黑袍人也上了岸,正站在烛末的身后一言不发。
出了会儿神,烛末捧起水洗了把脸,褪下身上的外袍,一拧,随后甩了甩,又将外跑挂在树枝上,树上的花吸引了他的注意力,娇小的花瓣泛着点分,一朵挨着一朵,他给忘了,现在是春天,该是桃花盛开的季节。
紧绷了许久的神经放松下来,烛末有些昏昏欲睡,他蜷缩在桃树下,沐浴着阳光,看了眼安安静静站在一旁的黑袍人,闭眼小憩去了。
也许是在一个陌生的环境,烛末睡得并不好,他做了梦,梦里是他阿姐死去的场景,他歇斯底里地喊着,想要上前救他的阿姐。
“末儿快跑!跑!”
狼妖成群地扑向阿姐,烛末看清了,这是灰风狼,高阶级妖兽。
灰风狼用它们沾血的爪子踩在阿姐的身上,尖锐的利齿轻松地咬住阿姐的手臂,有一只灰风狼口吐人言。
“说!快说!你是怎么躲过天劫的!”
烛末想要扑过去,救下阿姐,却被一阵刺痛惊醒。
腹部的疼痛让烛末一瞬间就冒出了冷汗,身上的皮肤如被针扎一般,烛末控制不住地颤抖,黑袍人在第一时间察觉出烛末的不对劲,连忙上前。
“天……天……”他太过着急,抓着烛末的手控制不住力道。
烛末现在不仅腹部疼,手腕也疼,他忍过这阵疼痛,对黑袍人回以一笑。
“你先放开我。

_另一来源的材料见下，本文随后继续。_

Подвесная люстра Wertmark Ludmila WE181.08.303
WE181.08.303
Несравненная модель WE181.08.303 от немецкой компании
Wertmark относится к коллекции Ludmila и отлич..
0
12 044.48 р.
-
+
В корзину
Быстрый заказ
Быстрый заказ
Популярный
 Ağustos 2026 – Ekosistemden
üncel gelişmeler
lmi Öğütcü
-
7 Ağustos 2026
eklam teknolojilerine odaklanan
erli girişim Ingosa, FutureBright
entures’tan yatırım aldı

”
听了烛末的话,,黑袍人才知自己将烛末的手腕捏红了,急忙地放开,站在一旁不知所措。烛末运转了下体内的灵息,才知这疼痛的由来,他快要筑基了。
进入钟北山后,烛末疏于修炼,竟没想到自己这么快就要筑基,他掏出顾清辰准备的灵石,盘腿坐在原地,将体内躁动的灵息不断地压缩,同时吸收灵石里蕴含的灵息。

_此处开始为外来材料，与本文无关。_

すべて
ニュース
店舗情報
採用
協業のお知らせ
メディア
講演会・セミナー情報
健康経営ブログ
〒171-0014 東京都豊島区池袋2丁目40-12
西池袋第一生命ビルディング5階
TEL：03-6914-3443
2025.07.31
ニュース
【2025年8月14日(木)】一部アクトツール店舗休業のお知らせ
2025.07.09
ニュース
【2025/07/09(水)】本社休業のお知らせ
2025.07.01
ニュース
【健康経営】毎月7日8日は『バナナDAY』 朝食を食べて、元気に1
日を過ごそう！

身体在灵息的淬炼下变得坚韧,疼痛维持了很久,直到烛末手里的灵石黯淡下去,灵息不再暴涨,身体轻盈了不少,他像是化成了云,随着风变化形状,而后过了些时间烛末才睁开眼睛。
彼时已是夜晚,挂在桃树上的外袍已经干了,黑袍人就坐在烛末不远处,看烛末醒来,他上前,伸手捏了捏烛末的肩膀,似是在查看烛末的身体。
烛末很瘦,在凌仙派的一年里,他并没有养出多少肉,,单从练气到筑基,他的身体精壮了不少。
察觉身体中的灵息比之前充裕,烛末很是开心,这一下师尊教的剑诀就可以更进一步了。
身体冒过冷汗有些不爽快,烛末念了个清水决,随后取下桃树上挂着的外袍,白净的外衣上有不少蛛丝,衣角处有些破损,烛末疑惑了一分,,余光瞥见树上的一抹绿,他从乾灵袋中掏出新的外袍穿上,然后愣住了。
他不可置信地抬头,映入眼帘的是一片翠绿,,桃花花期不长,花开后,在半月到一月之间便会凋谢,长出绿芽来,而眼前嫩绿的一片,明显已过去一月。
完了!
烛末脸色一白,现在早过了钟北山关闭的时间,他被困在钟北山中了!
“我……我出不去了!”因为恐惧,烛末的身体微微地颤抖,他还记得庄书白他们的话,钟北山开启的时间只有七日,过了这个时间,修仙者很难从钟北山出来,以往从未有这样的例子。
“现……现在是不是过去一月了?”烛末白着脸向黑袍人问去。
黑袍人不知烛末为何露出这样的神色,随即摇头,不等烛末松一口气,沙哑的声音跟着响起。
“一……一年……”
烛末如遭雷劈,完全僵在原地,他以为是一月,没想到竟是一年。
黑袍人就静静地站在一旁,也不说话,等着烛末缓过神来。
鸟鸣声在林中响起,清脆悦耳,黑袍人寻声望去,是一只翠鸟,翠鸟先是在林中叼出几颗果实,随后落在瀑布旁,它对着烛末鸣叫。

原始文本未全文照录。